If they had accidentally posted a picture of_ Renata Scotto_, I'd kind of understand it (weren't Freni and Scotto often mistaken for each other back in the late 1960's and the 1970's)?


----------



## Revitalized Classics (Oct 31, 2018)

Bellinilover said:


> If they had accidentally posted a picture of_ Renata Scotto_, I'd kind of understand it (weren't Freni and Scotto often mistaken for each other back in the late 1960's and the 1970's)?


J B Steane wrote that Scotto, Moffo, Freni, Sciutti all came to prominence to around the same time and might be confused since they were all singing light soprano roles and he acknowledged they were quite different when you got to know their singing better.


----------



## Bellinilover (Jul 24, 2013)

Oh, yeah! I do remember that line from THE GRAND TRADITION.


----------



## Revitalized Classics (Oct 31, 2018)

Bellinilover said:


> Oh, yeah! I do remember that line from THE GRAND TRADITION.

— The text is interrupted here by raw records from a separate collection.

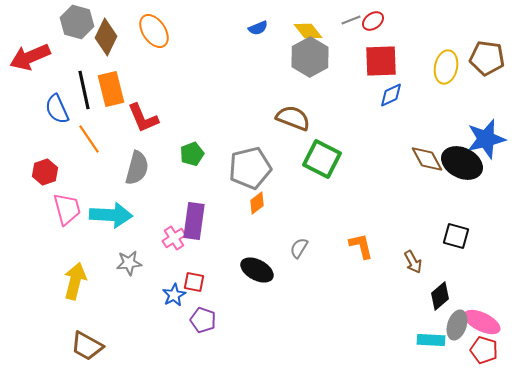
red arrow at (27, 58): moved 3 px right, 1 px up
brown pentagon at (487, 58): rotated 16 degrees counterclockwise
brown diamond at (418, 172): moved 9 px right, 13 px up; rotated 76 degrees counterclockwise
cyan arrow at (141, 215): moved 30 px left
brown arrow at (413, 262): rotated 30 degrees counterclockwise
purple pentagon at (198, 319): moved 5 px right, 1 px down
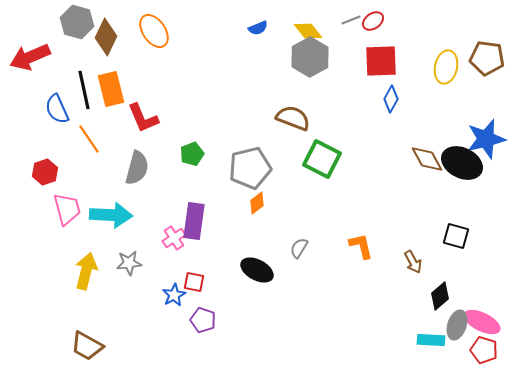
blue diamond at (391, 95): moved 4 px down; rotated 36 degrees counterclockwise
yellow arrow at (75, 281): moved 11 px right, 10 px up
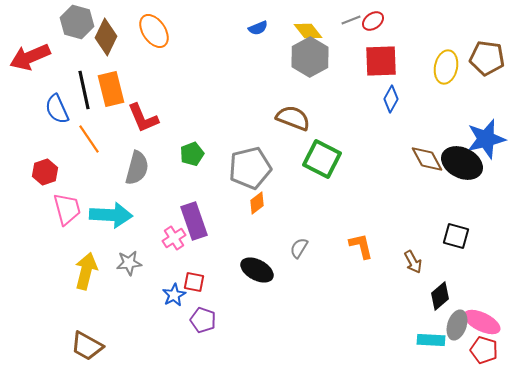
purple rectangle at (194, 221): rotated 27 degrees counterclockwise
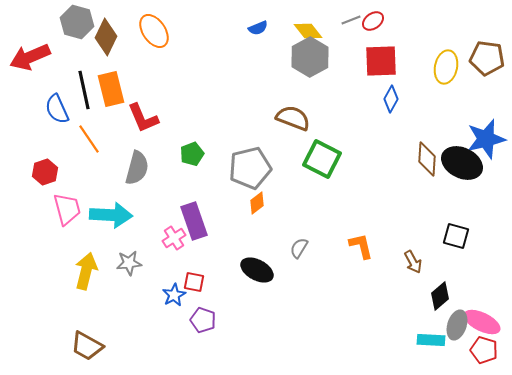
brown diamond at (427, 159): rotated 32 degrees clockwise
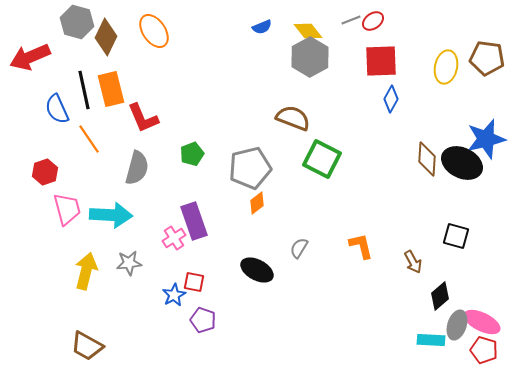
blue semicircle at (258, 28): moved 4 px right, 1 px up
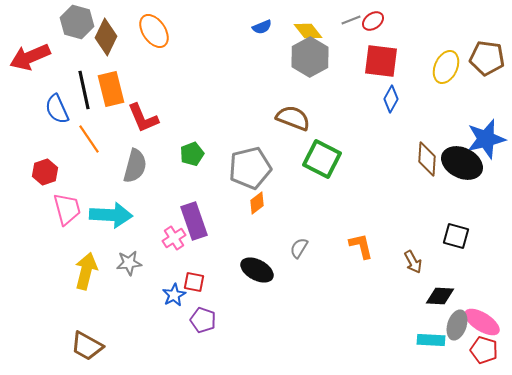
red square at (381, 61): rotated 9 degrees clockwise
yellow ellipse at (446, 67): rotated 12 degrees clockwise
gray semicircle at (137, 168): moved 2 px left, 2 px up
black diamond at (440, 296): rotated 44 degrees clockwise
pink ellipse at (482, 322): rotated 6 degrees clockwise
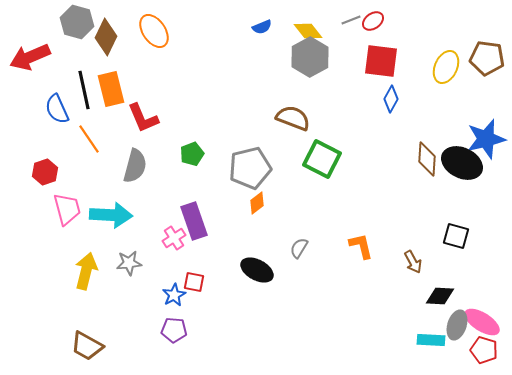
purple pentagon at (203, 320): moved 29 px left, 10 px down; rotated 15 degrees counterclockwise
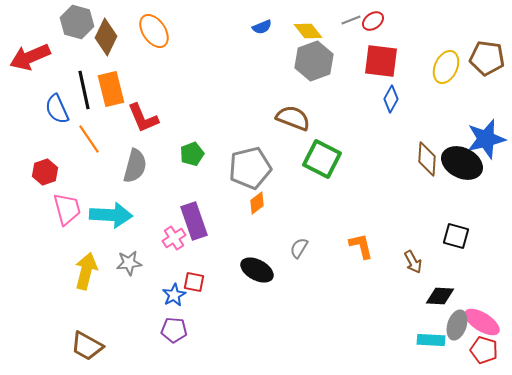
gray hexagon at (310, 57): moved 4 px right, 4 px down; rotated 9 degrees clockwise
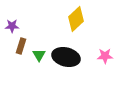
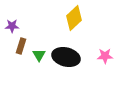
yellow diamond: moved 2 px left, 1 px up
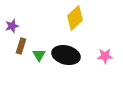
yellow diamond: moved 1 px right
purple star: rotated 16 degrees counterclockwise
black ellipse: moved 2 px up
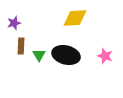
yellow diamond: rotated 40 degrees clockwise
purple star: moved 2 px right, 3 px up
brown rectangle: rotated 14 degrees counterclockwise
pink star: rotated 21 degrees clockwise
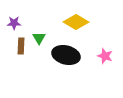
yellow diamond: moved 1 px right, 4 px down; rotated 35 degrees clockwise
purple star: rotated 16 degrees clockwise
green triangle: moved 17 px up
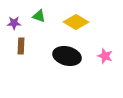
green triangle: moved 22 px up; rotated 40 degrees counterclockwise
black ellipse: moved 1 px right, 1 px down
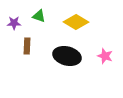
brown rectangle: moved 6 px right
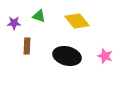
yellow diamond: moved 1 px right, 1 px up; rotated 20 degrees clockwise
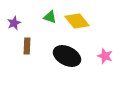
green triangle: moved 11 px right, 1 px down
purple star: rotated 24 degrees counterclockwise
black ellipse: rotated 12 degrees clockwise
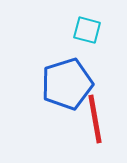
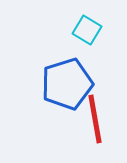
cyan square: rotated 16 degrees clockwise
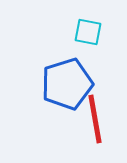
cyan square: moved 1 px right, 2 px down; rotated 20 degrees counterclockwise
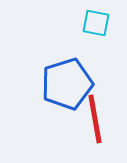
cyan square: moved 8 px right, 9 px up
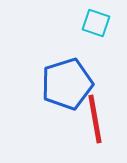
cyan square: rotated 8 degrees clockwise
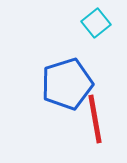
cyan square: rotated 32 degrees clockwise
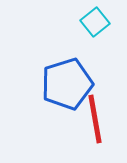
cyan square: moved 1 px left, 1 px up
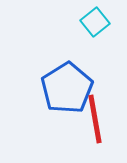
blue pentagon: moved 4 px down; rotated 15 degrees counterclockwise
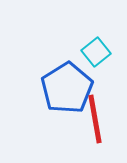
cyan square: moved 1 px right, 30 px down
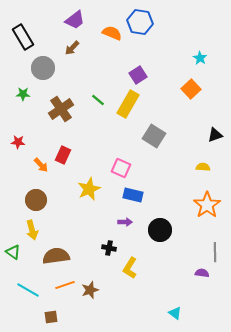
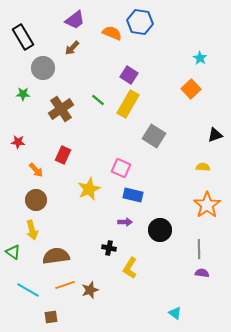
purple square: moved 9 px left; rotated 24 degrees counterclockwise
orange arrow: moved 5 px left, 5 px down
gray line: moved 16 px left, 3 px up
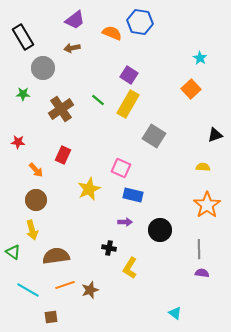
brown arrow: rotated 35 degrees clockwise
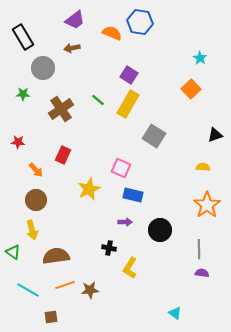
brown star: rotated 12 degrees clockwise
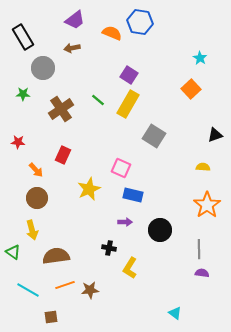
brown circle: moved 1 px right, 2 px up
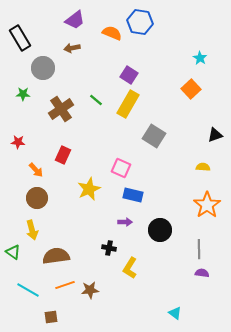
black rectangle: moved 3 px left, 1 px down
green line: moved 2 px left
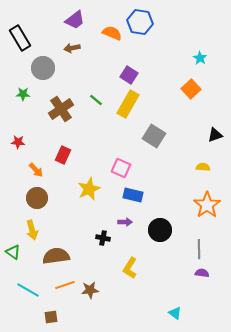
black cross: moved 6 px left, 10 px up
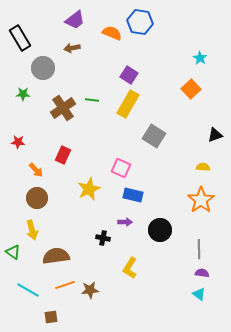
green line: moved 4 px left; rotated 32 degrees counterclockwise
brown cross: moved 2 px right, 1 px up
orange star: moved 6 px left, 5 px up
cyan triangle: moved 24 px right, 19 px up
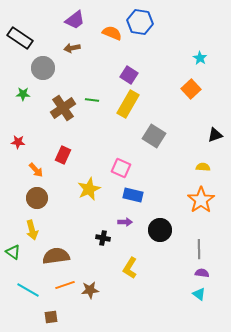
black rectangle: rotated 25 degrees counterclockwise
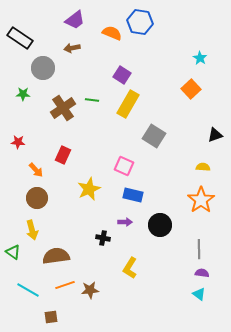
purple square: moved 7 px left
pink square: moved 3 px right, 2 px up
black circle: moved 5 px up
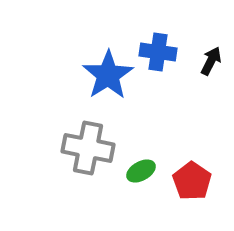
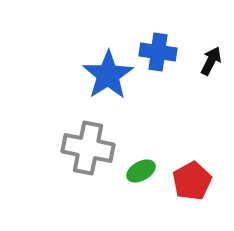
red pentagon: rotated 9 degrees clockwise
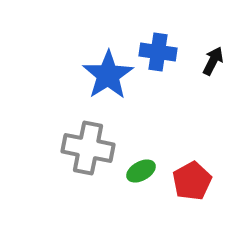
black arrow: moved 2 px right
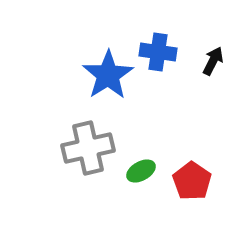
gray cross: rotated 24 degrees counterclockwise
red pentagon: rotated 9 degrees counterclockwise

That's the one - I enjoy that book. It's an interesting snapshot.

It covered 1900-1970, published in '74. Therefore, Steane couldn't know that eventually only Sciutti would stick to the lighter rep they shared, that Moffo's career challenges had been imminent and recovery was going to be difficult, that Scotto would be singing Gioconda and Lady Macbeth within the decade and that Freni had about thirty more years left on stage!


----------



## Palimpsests (Feb 16, 2020)

......deleted......


----------



## Palimpsests (Feb 16, 2020)

Freni at her freshest and most charming, as Susanna in Le nozze di Figaro (Glyndebourne 1962):


----------



## SONNET CLV (May 31, 2014)

If I had ever had to name my favorite opera singer (of any voice type) -- and, sadly, I never had to; nobody has ever asked me such a thing -- I would immediately have responded with the name Mirella Freni. She was the embodiment of vocal beauty, in my opinion. I was saddened to hear of her death.

I returned to one of my favorite discs in homage to her voice and her character: the Decca recording 417 577-2, Puccini's Madama Butterfly with Pavarotti, Ludwig, Kerns, the Wiener Philharmoniker conducted by Herbert von Karajan, and, of course, Mirella Freni in the title role. I've never been a big fan of Karajan recordings, but this is one I treasure. To admit that my favorite operatic moment remains the love duet in _Butterfly_ leads me to confess that the "Bimba dagli occhi..." of this recording ranks as my top choice. I've heard many _Butterflies_ but have never been as moved by the love duet as in this recording.









And her other work is excellent, too.

A great loss to opera, to music, and to humanity. Rest in peace, dear Mirella. But be assured that your voice shall continue to ring triumphantly in my listening room, as long as I have ears to hear. There are few sounds as glorious.


----------